> [Revision comparison data]
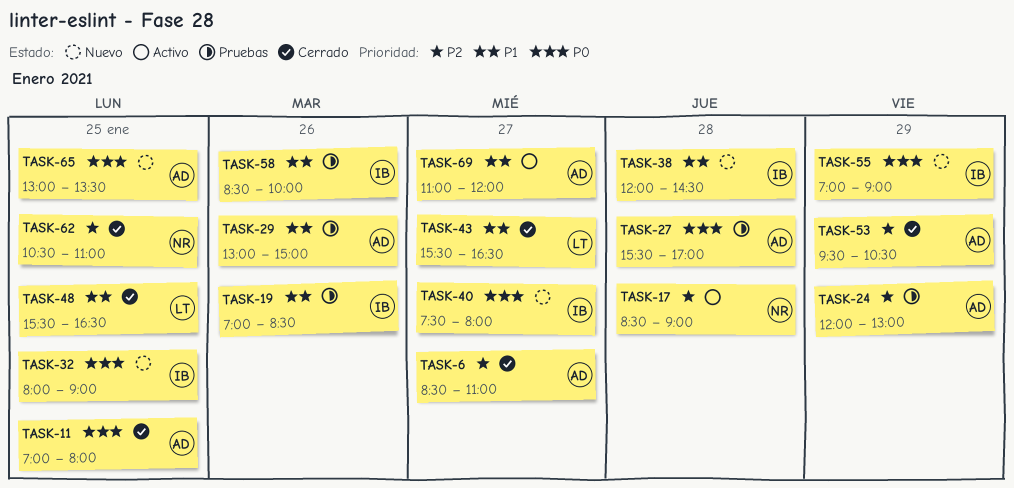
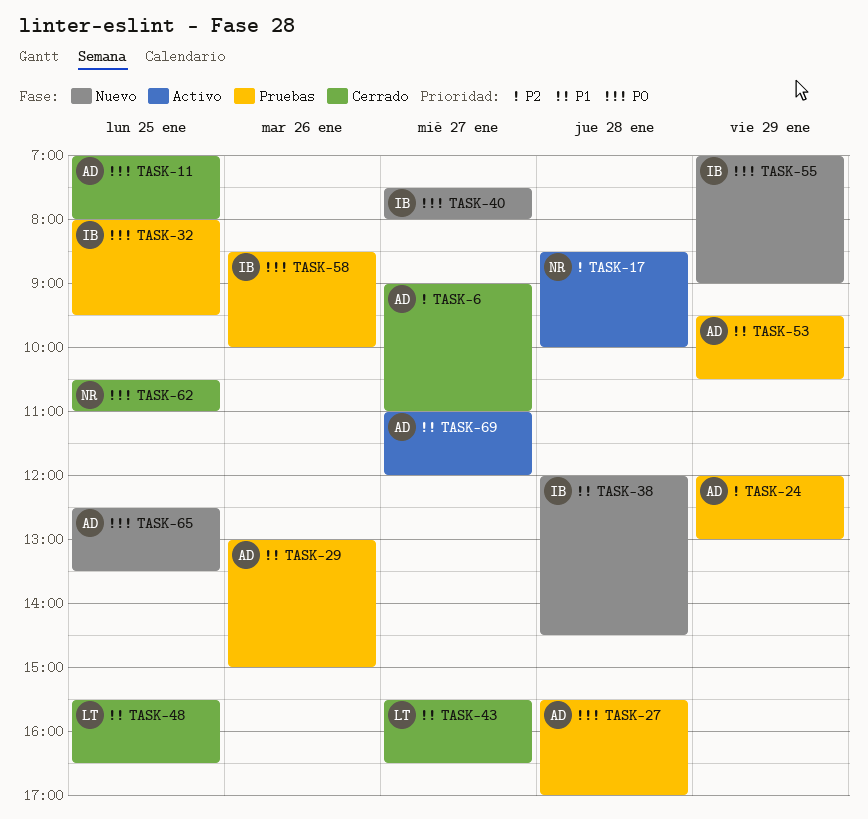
TASK-6, begins: 08:30 -> 09:00
TASK-17, ends: 09:00 -> 10:00
TASK-19: present -> none
TASK-32, status: Nuevo -> Pruebas
TASK-32, ends: 09:00 -> 09:30
TASK-53, status: Cerrado -> Pruebas
TASK-53, priority: P2 -> P1
TASK-58, priority: P1 -> P0
TASK-62, priority: P2 -> P0
TASK-65, begins: 13:00 -> 12:30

> [Assigned task]
Transcribe nothing except the lines from the one with "TASK-32, status: Nuevo -> Pruebas" through the end of the data above, each exactly as it appears.

> [Written reply]
TASK-32, status: Nuevo -> Pruebas
TASK-32, ends: 09:00 -> 09:30
TASK-53, status: Cerrado -> Pruebas
TASK-53, priority: P2 -> P1
TASK-58, priority: P1 -> P0
TASK-62, priority: P2 -> P0
TASK-65, begins: 13:00 -> 12:30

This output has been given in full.